Cramped Half-Way Tree park not worthy of freedom fighter’s legacy – PM
Citing its small footprint and underwhelming state, Prime Minister Andrew Holness has announced that Nelson Mandela Park may be relocated to a more spacious venue befitting the honour of the late South African anti-apartheid agitator.
The park, which was given a facelift as the designated Labour Day project on Monday, is located in the busy hub of Half-Way Tree with bustling bus and taxi bays at its eastern and western wings.
Calling Mandela his own personal hero, Holness used the platform of a civic ceremony to highlight the need for major improvements.
His observation also drew scrutiny to administrations’ failure to maintain sites that bear the names of noted personalities.
“It is not enough to just put whatever structure and just say it’s a park. This wouldn’t qualify as a park. This is little median basically,” the prime minister said.
He credited former Prime Minister P.J. Patterson for establishing the seven-acre Emancipation Park in New Kingston and his own project, the $1.3-billion Harmony Park in Montego Bay that spans 16 acres.
Both venues are well maintained – a stark contrast to Mandela Park and downtown Kingston’s St William Grant Park, named after a 1930s Jamaican labour activist. The Kingston parks are notorious for disrepair and unsanitary conditions, with the premises stained with urine.
Holness was clear, however, that the former South African president’s name would live on.

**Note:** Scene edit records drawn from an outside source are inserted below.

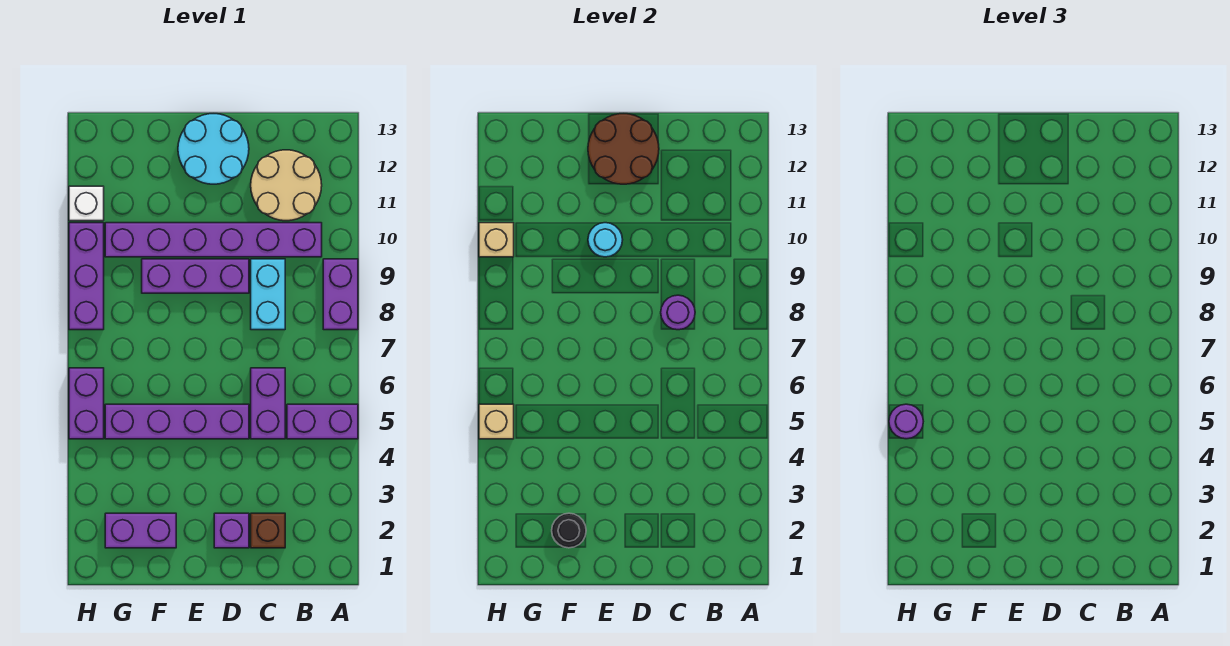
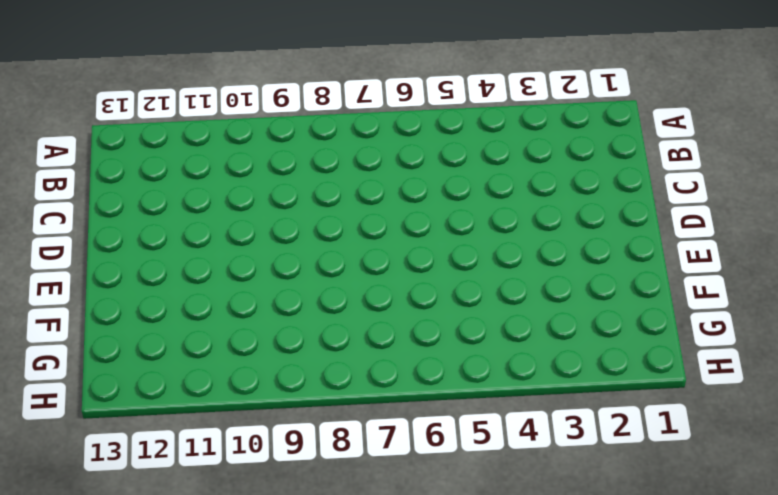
none -> purple 1x2 brick [287,404,358,439]
none -> purple 1x2 brick [323,259,358,330]
none -> purple 1x6 brick [105,223,322,257]

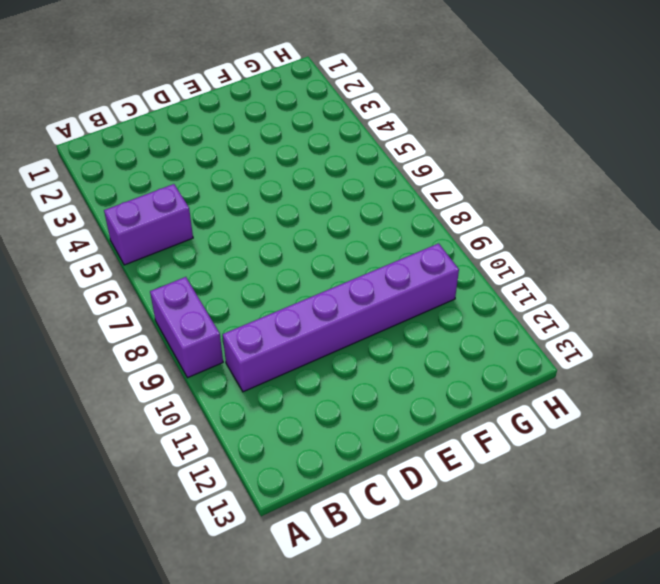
none -> tan 2x2 round brick [251,150,322,221]
none -> brown 1x1 brick [251,513,285,548]
none -> purple 1x2 brick [251,368,285,439]

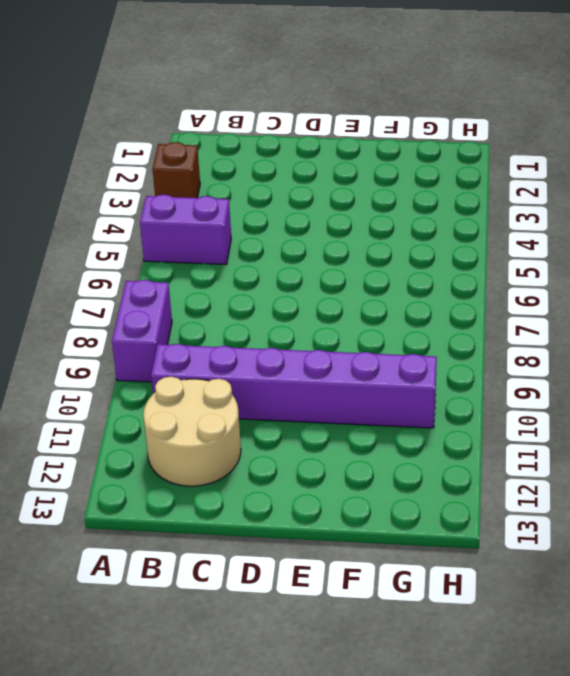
brown 1x1 brick [152,142,200,198] -> brown 1x1 brick moved to [251,513,285,548]
none -> purple 1x2 brick [251,368,285,439]
none -> cyan 1x2 brick [251,259,285,330]
none -> purple 1x1 brick [214,513,249,548]

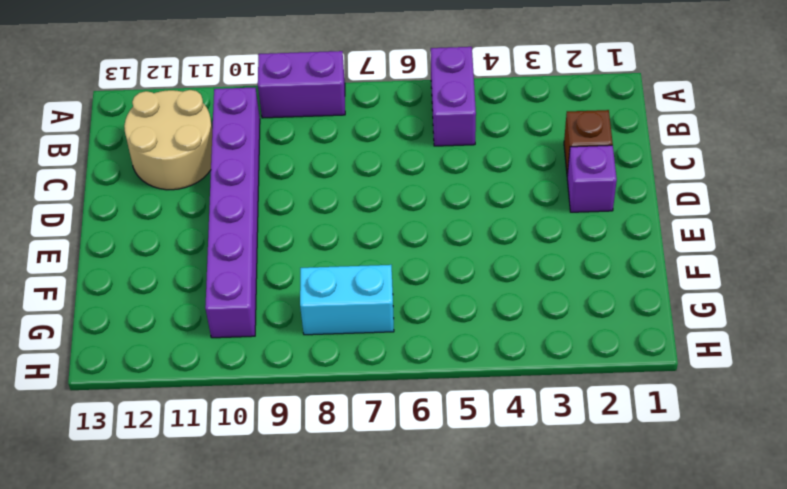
cyan 1x2 brick [300,265,394,335] -> cyan 1x2 brick moved to [251,259,285,330]
none -> purple 1x2 brick [251,368,285,439]
none -> purple 1x4 brick [105,404,249,439]
none -> purple 1x3 brick [142,259,249,293]

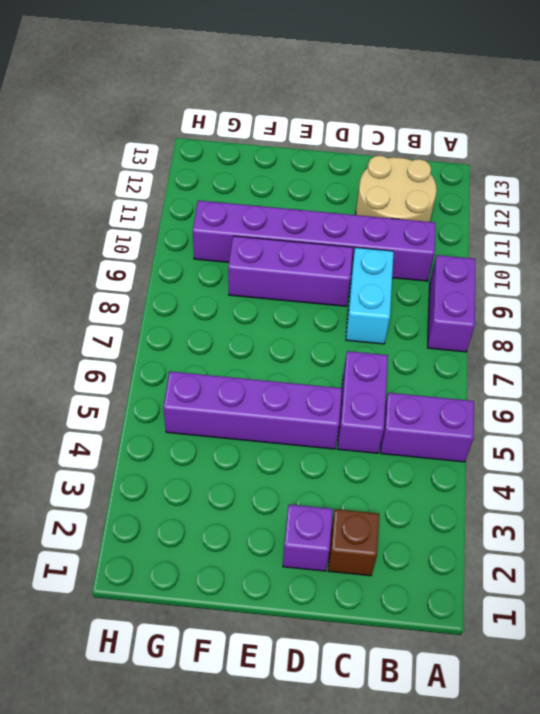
none -> cyan 2x2 round brick [178,114,249,184]
none -> purple 1x2 brick [105,513,176,548]
none -> purple 1x2 brick [69,368,104,439]

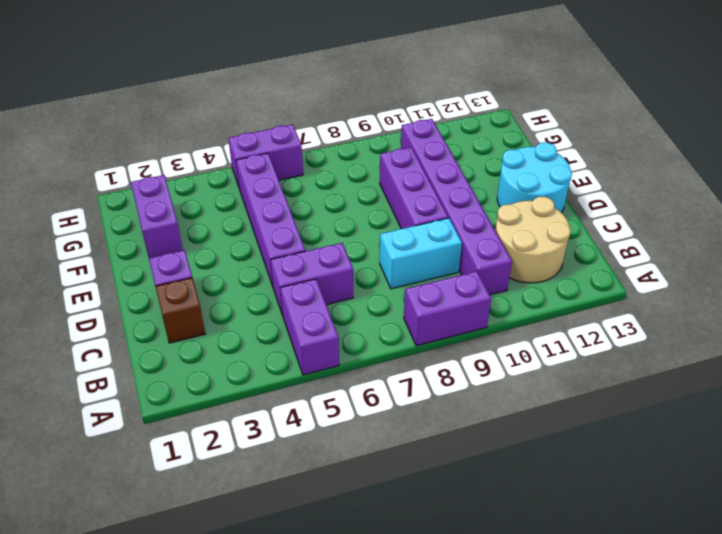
none -> purple 1x3 brick [69,223,104,330]
none -> white 1x1 brick [69,186,104,221]
none -> purple 1x1 round brick [661,295,695,330]

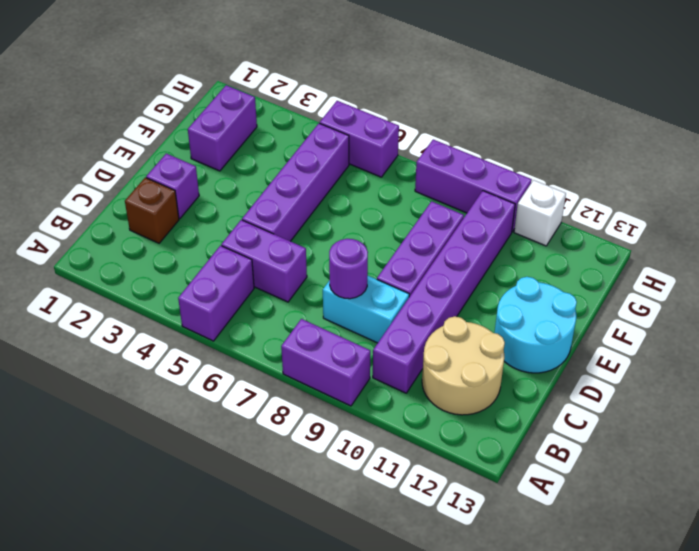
none -> brown 2x2 round brick [588,114,659,184]
none -> cyan 1x1 round brick [588,223,623,257]
none -> black 1x1 round brick [552,513,586,548]

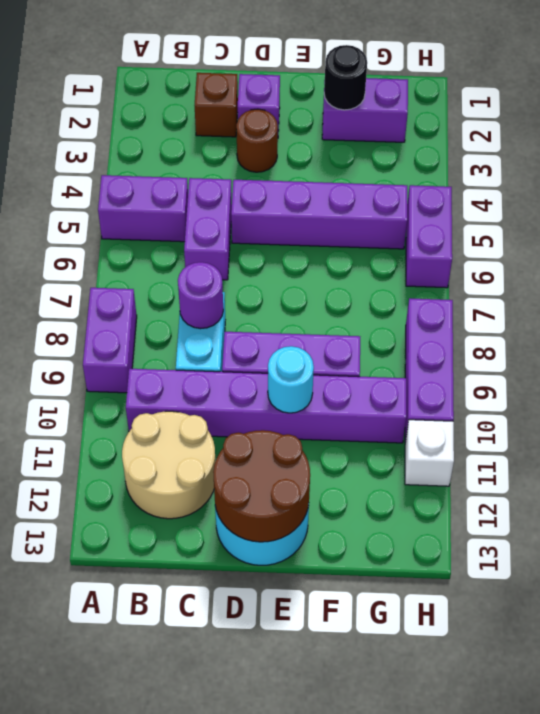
brown 1x1 round brick [236,109,278,172] -> none
none -> tan 1x1 brick [479,404,514,439]
none -> tan 1x1 brick [479,223,514,257]
none -> purple 1x1 round brick [889,404,923,439]

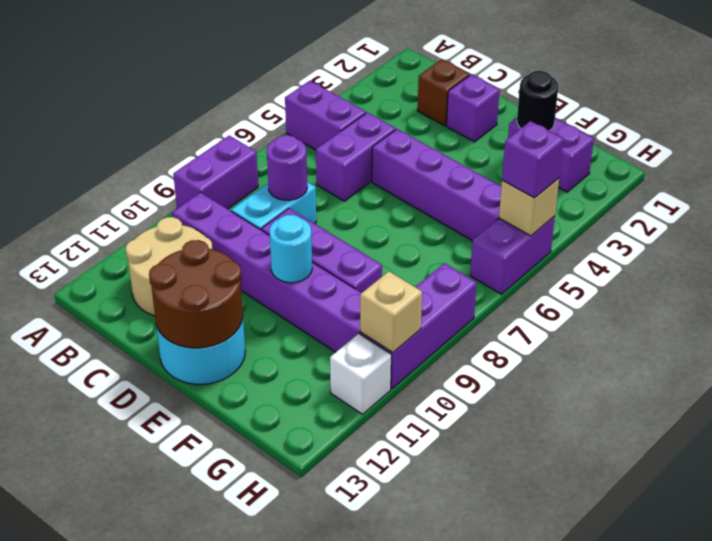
purple 1x1 brick [502,121,564,198] -> purple 1x1 round brick [889,404,923,439]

“It may be that the park may not be here. We have to do some reconfiguration, but there will be a Nelson Mandela Park,” he said. “We have to find a good location in Kingston where we can truly put a Nelson Mandela Park.”
There has been significant concern about the paucity of green space in the Corporate Area, including vigorous debate over the decision to site a new Parliament building at National Heroes Park, a sprawling 52-acre setting, much of which is a dust bowl.
Environmental and green advocates argue that the new Parliament should be constructed elsewhere, but government officials say that the 300,000-square-foot building will utilise 11.2 acres, or 22 per cent of the park’s footprint.
The prime minister reiterated on Monday that a Climate Change Park showcasing environmental best practices was slated for 20 acres of land in Portmore, St Catherine. He also lamented the poor state of the Royal Hope Botanic Gardens.
Meanwhile, Opposition Leader Mark Golding, who spoke before Holness, said that it was fitting that Mandela Park was being given a facelift as Jamaica prepares to celebrate its 60th anniversary of political independence.
“When you name a national park or space like this after an icon of the 20th century, you have to keep it in a state which is fitting in the memory of that individual. So we owe an international duty to make sure that this park is kept at a standard befitting an icon as Nelson Mandela,” Golding said.
The opposition leader commended the Government’s efforts to renovate the park, which has an amphitheatre, and suggested that it be promoted as an entertainment venue. He also praised the Mek Jamaica Cris and Clean Campaign and recommended that the organisers extend the momentum well beyond Labour Day.
Five trees were planted in the park – a Blue Mahoe by Holness; a mahogany by Golding; cassia by St Andrew North Eastern Member of Parliament Delroy Chuck; as well as yellow and pink pouis.